Hitler ganhou a eleição

Não foi na primeira tentativa. Mas com alguns milhões de votos construiu o caminho. Elegeu maioria, se tornou chanceler, fechou o parlamento, reabriu com poucos partidos, aprovou a Lei Habilitante que lhe dava plenos poderes, fechou partidos e sindicatos e iniciou a política higienista. Primeiro os comunistas, depois os judeus, homossexuais, negros, socialdemocratas, cristãos não-alinhados, imigrantes, entre outros.

Por João Paulo Gomes*

Adolf Hitler

Durante o período de doutorado na Europa tive a chance de estudar o nazifascismo, conhecer campos de concentração, entrevistar famílias alemãs, polonesas, holandesas.

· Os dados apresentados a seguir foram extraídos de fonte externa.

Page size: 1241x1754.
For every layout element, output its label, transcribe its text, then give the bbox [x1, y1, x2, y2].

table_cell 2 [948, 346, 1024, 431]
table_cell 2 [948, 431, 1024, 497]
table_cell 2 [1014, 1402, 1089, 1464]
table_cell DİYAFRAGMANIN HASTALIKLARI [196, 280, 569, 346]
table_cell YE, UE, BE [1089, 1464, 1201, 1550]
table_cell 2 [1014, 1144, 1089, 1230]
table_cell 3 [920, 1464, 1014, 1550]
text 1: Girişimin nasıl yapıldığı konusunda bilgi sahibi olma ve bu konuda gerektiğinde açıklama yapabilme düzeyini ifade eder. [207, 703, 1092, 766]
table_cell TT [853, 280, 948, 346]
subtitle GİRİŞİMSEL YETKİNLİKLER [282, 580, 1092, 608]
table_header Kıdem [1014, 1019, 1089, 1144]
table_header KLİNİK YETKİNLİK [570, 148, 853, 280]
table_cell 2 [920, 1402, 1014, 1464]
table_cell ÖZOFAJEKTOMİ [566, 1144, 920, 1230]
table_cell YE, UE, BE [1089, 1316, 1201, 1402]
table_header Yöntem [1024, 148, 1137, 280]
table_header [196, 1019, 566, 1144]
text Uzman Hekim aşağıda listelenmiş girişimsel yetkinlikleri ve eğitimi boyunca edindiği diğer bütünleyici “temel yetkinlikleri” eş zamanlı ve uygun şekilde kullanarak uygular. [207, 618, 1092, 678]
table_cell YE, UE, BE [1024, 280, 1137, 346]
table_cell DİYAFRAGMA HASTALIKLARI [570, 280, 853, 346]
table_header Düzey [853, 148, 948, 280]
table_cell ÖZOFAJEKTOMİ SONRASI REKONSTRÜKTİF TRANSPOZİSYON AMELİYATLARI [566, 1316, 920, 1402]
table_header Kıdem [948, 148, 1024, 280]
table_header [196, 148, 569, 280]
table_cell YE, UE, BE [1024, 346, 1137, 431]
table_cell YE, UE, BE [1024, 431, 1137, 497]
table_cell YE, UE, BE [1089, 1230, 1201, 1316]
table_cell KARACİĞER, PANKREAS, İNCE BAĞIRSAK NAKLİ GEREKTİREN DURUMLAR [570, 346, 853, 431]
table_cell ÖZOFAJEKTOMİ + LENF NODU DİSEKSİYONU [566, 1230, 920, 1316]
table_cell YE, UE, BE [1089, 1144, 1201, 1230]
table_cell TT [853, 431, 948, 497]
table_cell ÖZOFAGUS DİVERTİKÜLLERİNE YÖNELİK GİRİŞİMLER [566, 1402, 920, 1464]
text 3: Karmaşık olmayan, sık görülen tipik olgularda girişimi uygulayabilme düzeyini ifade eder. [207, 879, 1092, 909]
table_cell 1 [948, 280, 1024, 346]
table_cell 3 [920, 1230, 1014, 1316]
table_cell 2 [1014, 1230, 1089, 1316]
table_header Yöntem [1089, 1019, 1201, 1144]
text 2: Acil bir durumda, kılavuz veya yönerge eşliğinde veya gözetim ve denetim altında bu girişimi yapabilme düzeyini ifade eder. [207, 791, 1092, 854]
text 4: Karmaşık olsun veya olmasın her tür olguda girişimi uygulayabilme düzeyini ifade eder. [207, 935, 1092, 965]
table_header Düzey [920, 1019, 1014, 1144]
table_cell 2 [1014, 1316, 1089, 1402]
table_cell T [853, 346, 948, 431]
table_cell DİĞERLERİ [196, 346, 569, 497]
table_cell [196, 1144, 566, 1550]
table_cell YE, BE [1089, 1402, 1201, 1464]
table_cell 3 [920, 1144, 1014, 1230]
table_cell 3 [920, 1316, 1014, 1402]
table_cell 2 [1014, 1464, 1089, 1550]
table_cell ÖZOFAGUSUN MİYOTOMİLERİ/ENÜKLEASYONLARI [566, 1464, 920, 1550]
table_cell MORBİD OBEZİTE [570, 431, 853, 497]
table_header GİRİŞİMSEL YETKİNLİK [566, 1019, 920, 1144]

Os depoimentos de vários ex-apoiadores do regime de Hitler coincide no caminho do voto. “Votei contra a corrupção”, “votei por Deus e pela pátria”, “votei pra mudar tudo que estava posto”. Ocorre que atreladas a essas frases sempre vêm as ressalvas: “Ele era uma figura muito dura, mas daí a prender ou matar alguém por ser diferente era impensável”, “quando ele argumentava da presença dos judeus em postos de comando das empresas parecia um alerta ao país, não o início da maior guerra da história”.

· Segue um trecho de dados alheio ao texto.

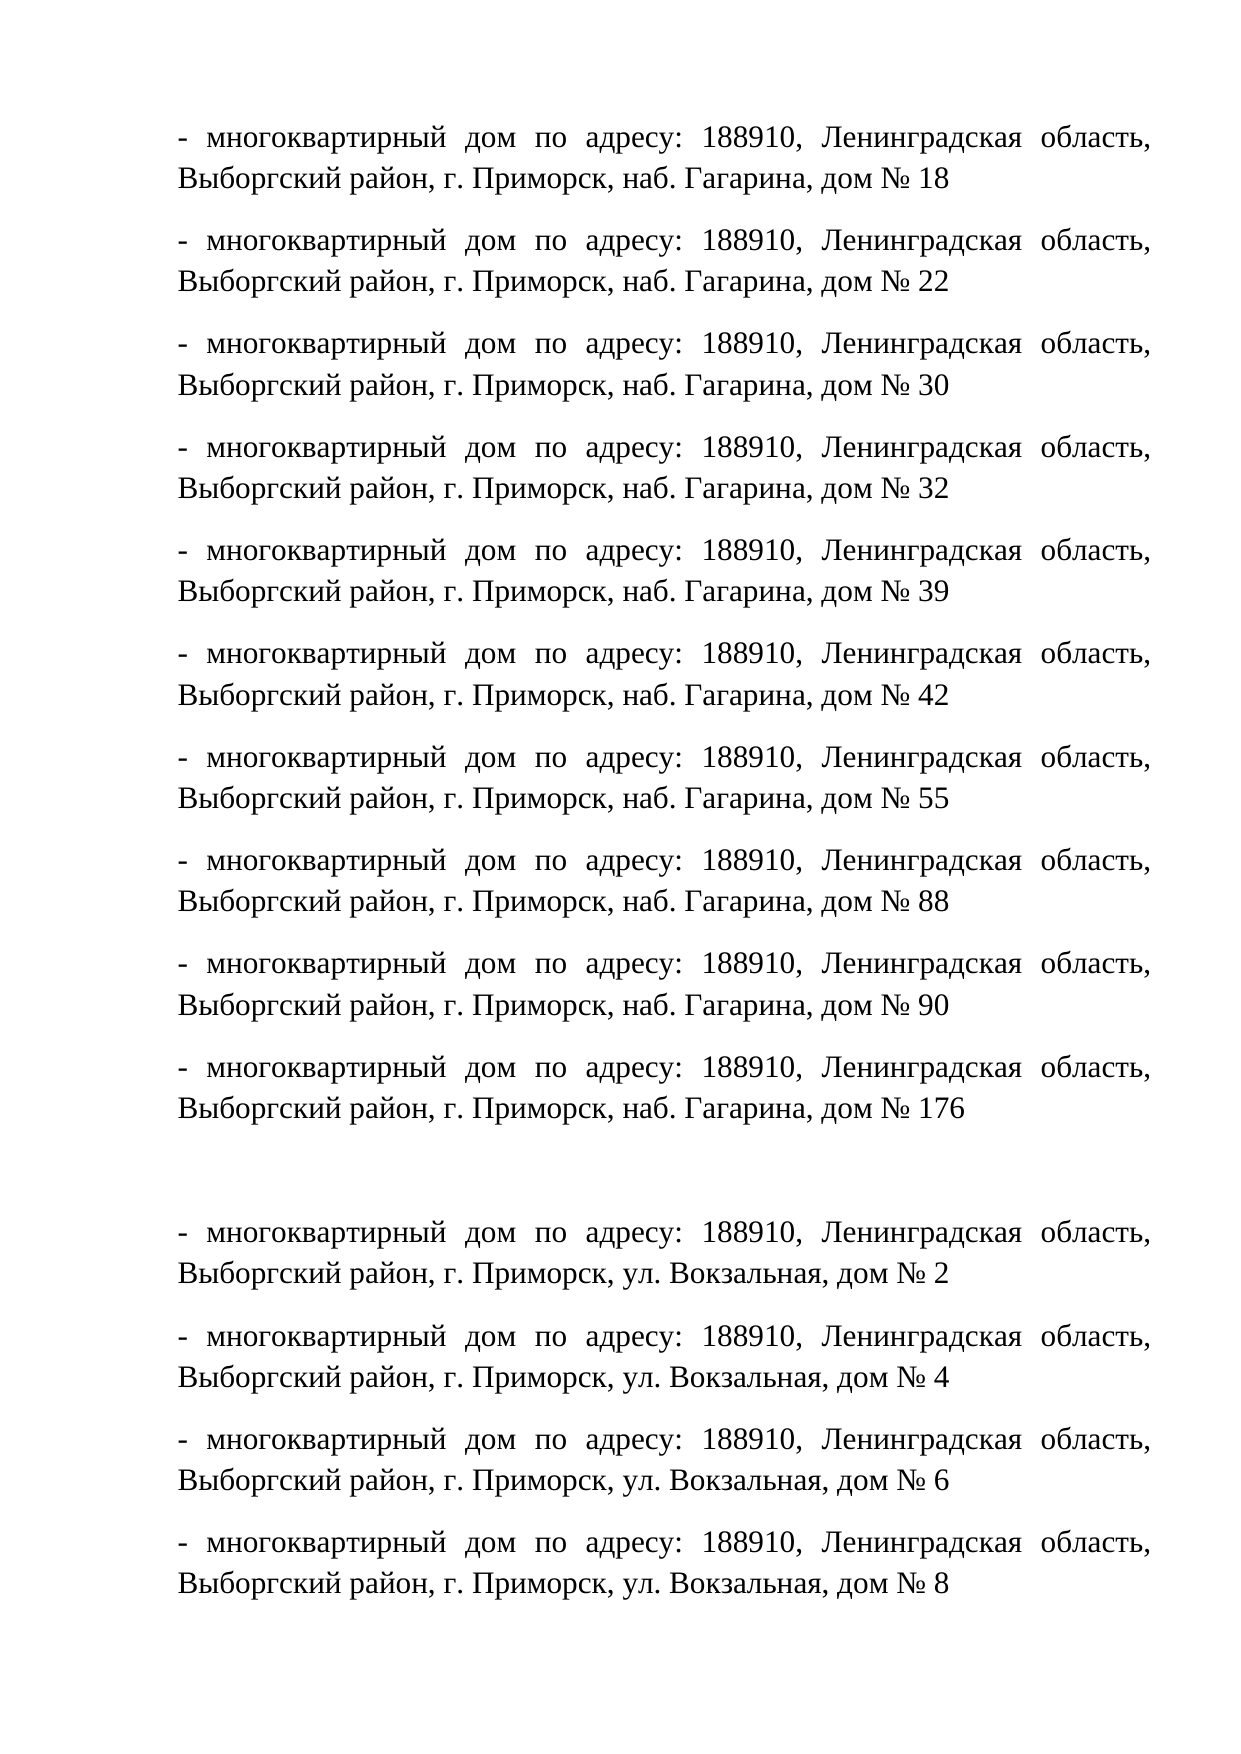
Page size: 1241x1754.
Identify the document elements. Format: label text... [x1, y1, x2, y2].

text - многоквартирный дом по адресу: 188910, Ленинградская область, Выборгский район, г. Приморск, ул. Вокзальная, дом № 6 [177, 1420, 1152, 1497]
text - многоквартирный дом по адресу: 188910, Ленинградская область, Выборгский район, г. Приморск, ул. Вокзальная, дом № 8 [177, 1523, 1152, 1601]
text - многоквартирный дом по адресу: 188910, Ленинградская область, Выборгский район, г. Приморск, наб. Гагарина, дом № 176 [177, 1048, 1152, 1125]
text - многоквартирный дом по адресу: 188910, Ленинградская область, Выборгский район, г. Приморск, ул. Вокзальная, дом № 2 [177, 1213, 1152, 1291]
text - многоквартирный дом по адресу: 188910, Ленинградская область, Выборгский район, г. Приморск, наб. Гагарина, дом № 22 [177, 221, 1152, 299]
text - многоквартирный дом по адресу: 188910, Ленинградская область, Выборгский район, г. Приморск, наб. Гагарина, дом № 55 [177, 738, 1152, 815]
text - многоквартирный дом по адресу: 188910, Ленинградская область, Выборгский район, г. Приморск, наб. Гагарина, дом № 88 [177, 841, 1152, 919]
text - многоквартирный дом по адресу: 188910, Ленинградская область, Выборгский район, г. Приморск, наб. Гагарина, дом № 39 [177, 531, 1152, 609]
text - многоквартирный дом по адресу: 188910, Ленинградская область, Выборгский район, г. Приморск, наб. Гагарина, дом № 42 [177, 635, 1152, 712]
text - многоквартирный дом по адресу: 188910, Ленинградская область, Выборгский район, г. Приморск, наб. Гагарина, дом № 90 [177, 945, 1152, 1022]
text - многоквартирный дом по адресу: 188910, Ленинградская область, Выборгский район, г. Приморск, наб. Гагарина, дом № 18 [177, 118, 1152, 195]
text - многоквартирный дом по адресу: 188910, Ленинградская область, Выборгский район, г. Приморск, ул. Вокзальная, дом № 4 [177, 1317, 1152, 1394]
text - многоквартирный дом по адресу: 188910, Ленинградская область, Выборгский район, г. Приморск, наб. Гагарина, дом № 30 [177, 325, 1152, 402]
text - многоквартирный дом по адресу: 188910, Ленинградская область, Выборгский район, г. Приморск, наб. Гагарина, дом № 32 [177, 428, 1152, 505]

Independente do resultado das urnas, o fato é que a semente do fascismo já ganhou a eleição no Brasil. Se Haddad ganhar, terá um parlamento ultraconservador e dificuldade em passar propostas progressistas além da divisão já estabelecida e do forte antipetismo. Seu partido tem imagem fragilizada e uma coalizão democrática não foi montada para o segundo turno no porte que o desafio pedia. Figuras como Ciro Gomes, Marina Silva e Fernando Henrique fazem falta no palanque. Vários líderes religiosos desalinhados com posturas ditatoriais ainda não se posicionaram explicitamente.

Se o favorito Bolsonaro vencer, a barbárie terá carta branca. Ele não precisa praticar nenhum crime. Suas palavras avalizam as atitudes mais extremas nas ruas do Brasil. Mulheres estão sendo espancadas por usar camisas “Ele Não”. Pessoas maltratadas por usar vermelho, por discordar, por pensar diferente.

Em julho, o candidato do PSL anunciou que pretendia ampliar a composição do STF de 11 para 21 ministros, deixando o Supremo com maioria absoluta de indicados por ele em menos de 4 anos. É uma cópia do que fizeram os militares Castello Branco e Costa e Silva, respectivamente, nos AI 2 e 5. Esse é o primeiro passo para a “Lei Habilitante” implementada pelos nazistas, que deu liberdade a Hitler para legislar sem congresso e sem a tutela do judiciário.

Assim como em 1932, o debate do segundo turno não é programático. Bolsonaro não fala de saúde, educação ou economia – diz que não entende do assunto. O líder do partido nazista alemão seguia a mesma lógica, substituía o debate de programa de governo pelas expressões “Alemanha acima de tudo” ou “uma nação, um líder”. Frases fortes, notícias falsas e viralização.

A conjuntura e o tempo histórico separam a Alemanha de Hitler e o Brasil de Bolsonaro? Sem sombra de dúvidas. Ainda assim, a história prova o peso do discurso, a conduta de presidentes militares em todas as democracias, e a fragilidade do Brasil enquanto Estado, suscetível a aventuras capazes de desestruturarem a economia e as relações sociais internas de forma avassaladora.